Вообще-то вместо Россини был запланирован Вагнер, но об этой программной замене, как и в случае первого концерта фестиваля (см. “Ъ” от 12 сентября), снова никто не пожалел. Возможность услышать Вагнера с Михаилом Плетневым и РНО была особенной интригой — «неоперный» Плетнев с его аналитическим дирижерским стилем кажется отчаянным антивагнерианцем. «Вильгельм Телль» Россини, по каким-то причинам вышедший на замену вагнеровскому Вотану, с одной стороны, добавил несколько импозантных страниц к и без того значительному россиниевскому роману РНО — за десять фестивальных лет сыграно, кажется, больше музыки Россини, чем прозвучало за то же время без РНО. С другой — разобранная на музыкальные винтики и шурупчики, аккуратно разложенные по полочкам, и потом собранная заново устрашающе прекрасная увертюра выстроила мост к Шостаковичу, цитирующему, как известно, в предсмертной Пятнадцатой симфонии не только Вагнера, но и «Телля». Трудно сказать, был бы такой мост красивее и страшнее, если бы Плетнев все-таки сыграл «Заклинание огня», как собирался. Но и «Телль» с его жестким, плотным, формально простроенным звучанием давал понять, что обещанию Шостаковича написать в качестве последней «веселенькую симфонию» Плетнев не поверил и ничего такого публике в ней можно не ждать.
Как не поверил Вадим Репин пылкой романтической концертности Макса Бруха. Казалось бы, трудно представить себе солиста, более далекого от Плетнева по манере, чем Репин с его красивым, строгим до официозности популизмом звука и идей. Но суховато-сдержанная трактовка глянцево-трепетной лирики Бруха могла поспорить с плетневским аккомпанементом в церемониальности.

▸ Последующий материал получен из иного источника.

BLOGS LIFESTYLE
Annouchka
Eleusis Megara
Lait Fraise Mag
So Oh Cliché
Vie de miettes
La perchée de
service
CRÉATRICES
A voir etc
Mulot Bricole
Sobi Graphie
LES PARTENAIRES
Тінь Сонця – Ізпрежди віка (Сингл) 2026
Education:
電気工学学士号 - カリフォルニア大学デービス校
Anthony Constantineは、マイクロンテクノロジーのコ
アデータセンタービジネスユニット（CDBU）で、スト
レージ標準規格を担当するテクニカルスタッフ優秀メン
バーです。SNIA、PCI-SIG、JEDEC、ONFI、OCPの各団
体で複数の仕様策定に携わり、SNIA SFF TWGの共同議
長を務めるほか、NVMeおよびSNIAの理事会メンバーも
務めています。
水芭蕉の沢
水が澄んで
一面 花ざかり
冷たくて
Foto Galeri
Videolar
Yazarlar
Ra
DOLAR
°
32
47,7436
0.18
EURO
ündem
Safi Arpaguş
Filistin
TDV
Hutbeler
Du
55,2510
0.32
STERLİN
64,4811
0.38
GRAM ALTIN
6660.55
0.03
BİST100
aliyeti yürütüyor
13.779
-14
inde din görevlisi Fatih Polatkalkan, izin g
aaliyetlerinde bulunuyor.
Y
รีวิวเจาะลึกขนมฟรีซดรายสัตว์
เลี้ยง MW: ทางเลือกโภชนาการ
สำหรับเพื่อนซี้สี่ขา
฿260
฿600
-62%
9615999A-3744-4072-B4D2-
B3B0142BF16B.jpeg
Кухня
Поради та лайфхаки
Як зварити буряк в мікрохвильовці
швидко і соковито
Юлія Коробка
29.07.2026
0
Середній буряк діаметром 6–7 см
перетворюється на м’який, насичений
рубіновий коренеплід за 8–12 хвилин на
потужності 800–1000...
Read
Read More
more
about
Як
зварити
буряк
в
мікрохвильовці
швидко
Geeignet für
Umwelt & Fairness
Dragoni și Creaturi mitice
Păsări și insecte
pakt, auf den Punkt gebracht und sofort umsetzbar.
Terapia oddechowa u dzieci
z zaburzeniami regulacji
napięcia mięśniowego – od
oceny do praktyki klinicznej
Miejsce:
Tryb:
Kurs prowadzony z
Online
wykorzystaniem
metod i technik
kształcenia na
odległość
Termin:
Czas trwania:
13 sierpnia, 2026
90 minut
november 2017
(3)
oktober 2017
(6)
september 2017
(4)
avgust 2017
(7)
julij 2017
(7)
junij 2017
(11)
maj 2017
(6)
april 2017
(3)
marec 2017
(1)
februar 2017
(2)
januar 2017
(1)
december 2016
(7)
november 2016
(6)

Дальше была Пятнадцатая, которую тот, кто слышал, точно не забудет — пример феноменального исполнения феноменальной симфонии, одной из самых важных не только в XX веке, но и вообще в истории. «Игрушечная» (согласно ремарке автора) партитура, трактованная РНО с невероятным оркестровым мастерством всех групп и солистов,— страшный и пронзительный кукольный макабр в квазиклассической четырехчастной форме. Однако через плетневскую интерпретацию было видно и слышно, как в Пятнадцатой Шостакович словно не только заканчивает огромный том истории классического симфонизма отчетливо анахронистской формой (в 1971 году так уже мало кто писал), составленной из жанровых элементов-призраков, но и по-своему подытоживает вообще советскую историю, с которой прожил жизнь и которой к моменту сочинения Пятнадцатой оставалось существовать уже недолго. Впрочем, симфония — не рассказ о себе, она — подробный и безжалостный приговор Шостаковича времени, оставшемуся позади, но не ушедшему, а продолжающему существовать в нас.

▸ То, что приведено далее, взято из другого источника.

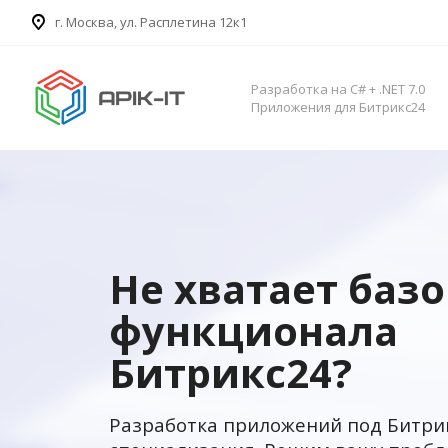
​г. Москва, ул. Расплетина 12к1
Разработка на C# + .NET 7.0
Приложения для Битрикс24
Не хватает баз
функционала
Битрикс24?
Разработка приложений под Битри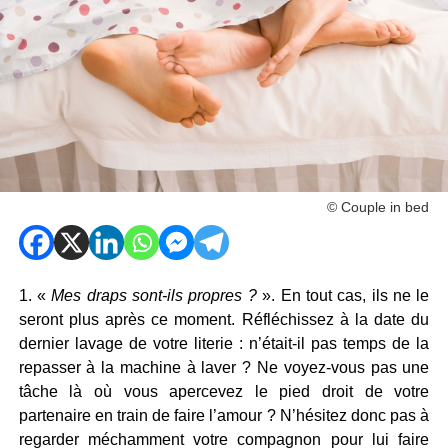
© Couple in bed
1. «
Mes draps sont-ils propres ?
». En tout cas, ils ne le
seront plus après ce moment. Réfléchissez à la date du
dernier lavage de votre literie : n’était-il pas temps de la
repasser à la machine à laver ? Ne voyez-vous pas une
tâche là où vous apercevez le pied droit de votre
partenaire en train de faire l’amour ? N’hésitez donc pas à
regarder méchamment votre compagnon pour lui faire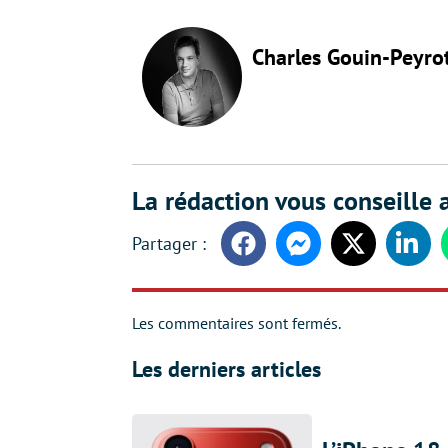
Charles Gouin-Peyro
La rédaction vous conseille a
Facebook
Messenger
Twitter
Linke
Les commentaires sont fermés.
Les derniers articles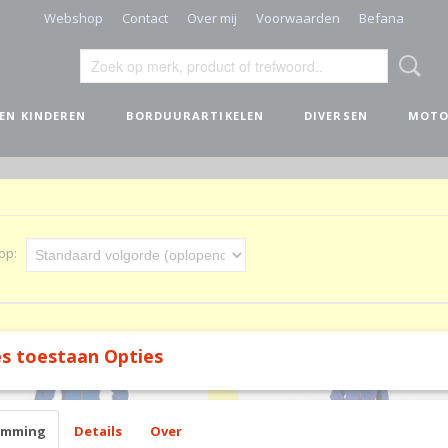
Webshop
Contact
Over mij
Voorwaarden
Befana
 EN KINDEREN
BORDUURARTIKELEN
DIVERSEN
MOTO
 op:
s toestaan Opties
emming
Details
Over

По ее страницам, как в пространстве модернистского романа, сплетаясь в плотную сеть-ловушку, осторожно движутся авторские и заемные темы — от того самого мрачного механического галопчика из «Телля» до светящихся неземным светом погребальных гимнов Вагнера. Причем, по Плетневу, интереснее не то, что Шостакович берет из Вагнера, а то, чего он не берет, что скрывает, скажем, за намеком на Тристана и что в плетневском исполнении становится открыто и понятно — как тихий, необъявленный разговор про любовь и смерть.

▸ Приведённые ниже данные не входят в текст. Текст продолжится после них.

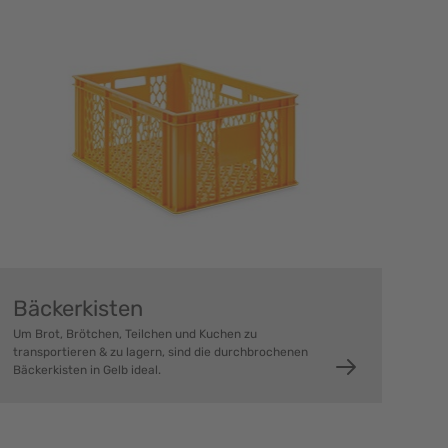
Bäckerkisten
Um Brot, Brötchen, Teilchen und Kuchen zu
transportieren & zu lagern, sind die durchbrochenen
Bäckerkisten in Gelb ideal.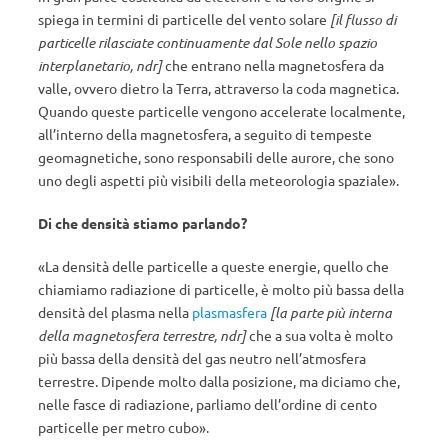
spiega in termini di particelle del vento solare
[il flusso di
particelle rilasciate continuamente dal Sole nello spazio
interplanetario, ndr]
che entrano nella magnetosfera da
valle, ovvero dietro la Terra, attraverso la coda magnetica.
Quando queste particelle vengono accelerate localmente,
all’interno della magnetosfera, a seguito di tempeste
geomagnetiche, sono responsabili delle aurore, che sono
uno degli aspetti più visibili della meteorologia spaziale».
Di che densità stiamo parlando?
«La densità delle particelle a queste energie, quello che
chiamiamo radiazione di particelle, è molto più bassa della
densità del plasma nella
plasmasfera
[la parte più interna
della magnetosfera terrestre, ndr]
che a sua volta è molto
più bassa della densità del gas neutro nell’atmosfera
terrestre. Dipende molto dalla posizione, ma diciamo che,
nelle fasce di radiazione, parliamo dell’ordine di cento
particelle per metro cubo».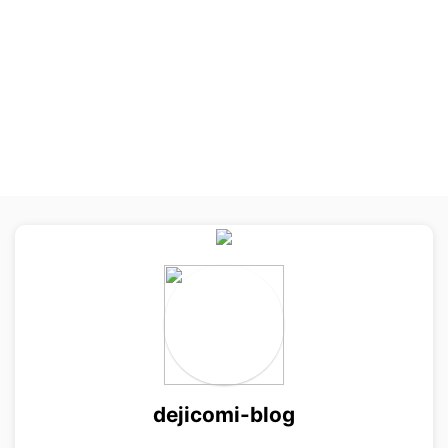
安く買う！初回クーポンがすごい 1994年5号から少年サンデーで連
載が始まった名探偵コナン。 サンデー史上最長の連載記録を誇り、
コミックスの最新刊は102巻！ 100巻超え達成です。 名探偵コナン
の漫画を全巻の値段は、 紙書籍…51,000 円 電子書籍…53,856円 で
す。 名探偵コナンを電子書籍で安く買えるお得なストア ...
dejicomi-blog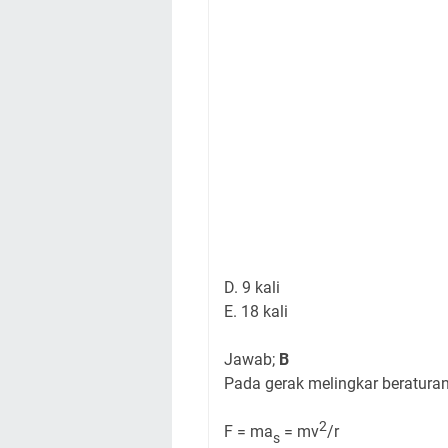
D. 9 kali
E. 18 kali
Jawab;
B
Pada gerak melingkar beraturan
2
F = ma
= mv
/r
s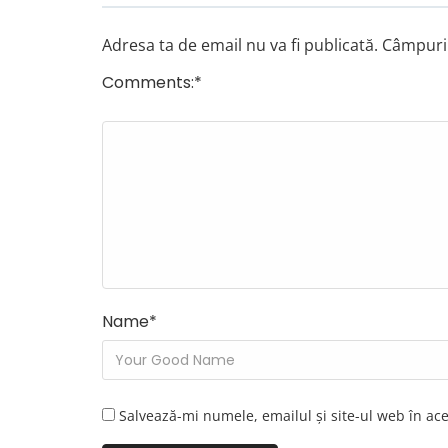
Adresa ta de email nu va fi publicată.
Câmpuril
Comments:
*
Name
*
Salvează-mi numele, emailul și site-ul web în ac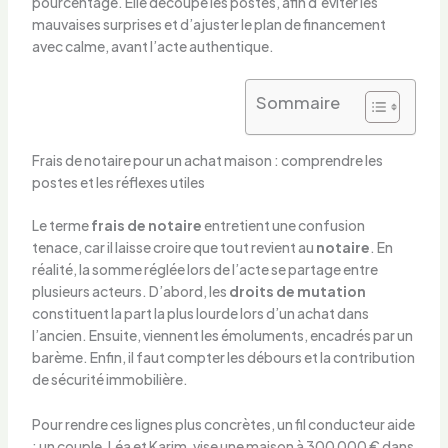
pourcentage. Elle découpe les postes, afin d’éviter les
mauvaises surprises et d’ajuster le plan de financement
avec calme, avant l’acte authentique.
Sommaire
Frais de notaire pour un achat maison : comprendre les
postes et les réflexes utiles
Le terme
frais de notaire
entretient une confusion
tenace, car il laisse croire que tout revient au
notaire
. En
réalité, la somme réglée lors de l’acte se partage entre
plusieurs acteurs. D’abord, les
droits de mutation
constituent la part la plus lourde lors d’un achat dans
l’ancien. Ensuite, viennent les émoluments, encadrés par un
barème. Enfin, il faut compter les débours et la contribution
de sécurité immobilière.
Pour rendre ces lignes plus concrètes, un fil conducteur aide
: un couple, Léa et Karim, vise une maison à 300 000 € dans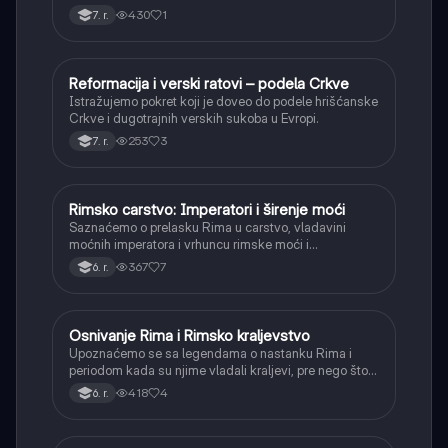
430
1
7. r.
Reformacija i verski ratovi – podela Crkve
Istorija
Istražujemo pokret koji je doveo do podele hrišćanske
Crkve i dugotrajnih verskih sukoba u Evropi.
253
3
7. r.
Rimsko carstvo: Imperatori i širenje moći
Istorija
Saznaćemo o prelasku Rima u carstvo, vladavini
moćnih imperatora i vrhuncu rimske moći i
teritorijalnog širenja.
367
7
6. r.
Osnivanje Rima i Rimsko kraljevstvo
Istorija
Upoznaćemo se sa legendama o nastanku Rima i
periodom kada su njime vladali kraljevi, pre nego što
je postao republika.
418
4
6. r.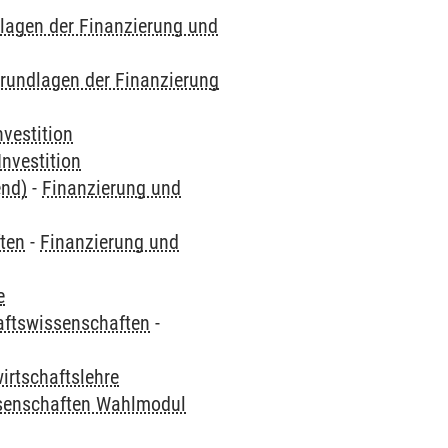
lagen der Finanzierung und
rundlagen der Finanzierung
vestition
nvestition
end)
-
Finanzierung und
ften
-
Finanzierung und
e
haftswissenschaften
-
irtschaftslehre
ssenschaften Wahlmodul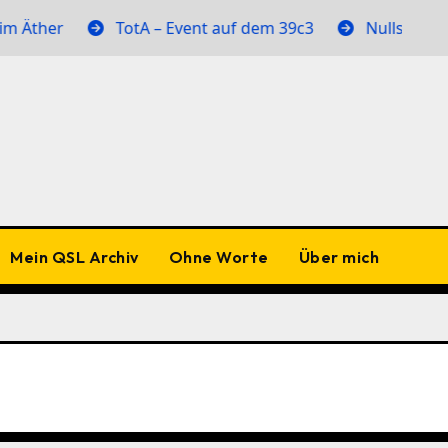
ther
TotA – Event auf dem 39c3
Nullstellen im 
Mein QSL Archiv
Ohne Worte
Über mich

Только один раз в краткой, но сбивающей с ног кульминации, где оркестр взрывается каким-то загробным фейерверком, Плетнев изменил своей сдержанной манере и собрал звуковую массу в кулак, как будто грозя им кому-то невидимому. И казалось, это так Шостакович в ледяной ярости, срываясь на шепот, словно тень убитого Петрушки у Стравинского, грозит кулаком тем ужасу и злу, которые ему и современникам пришлось пережить. И которые теперь всегда, за исключением этой яростной кульминации, будут вызывать скорее не гнев, но боль и оторопь, фотографически буквально запечатленные в партитуре.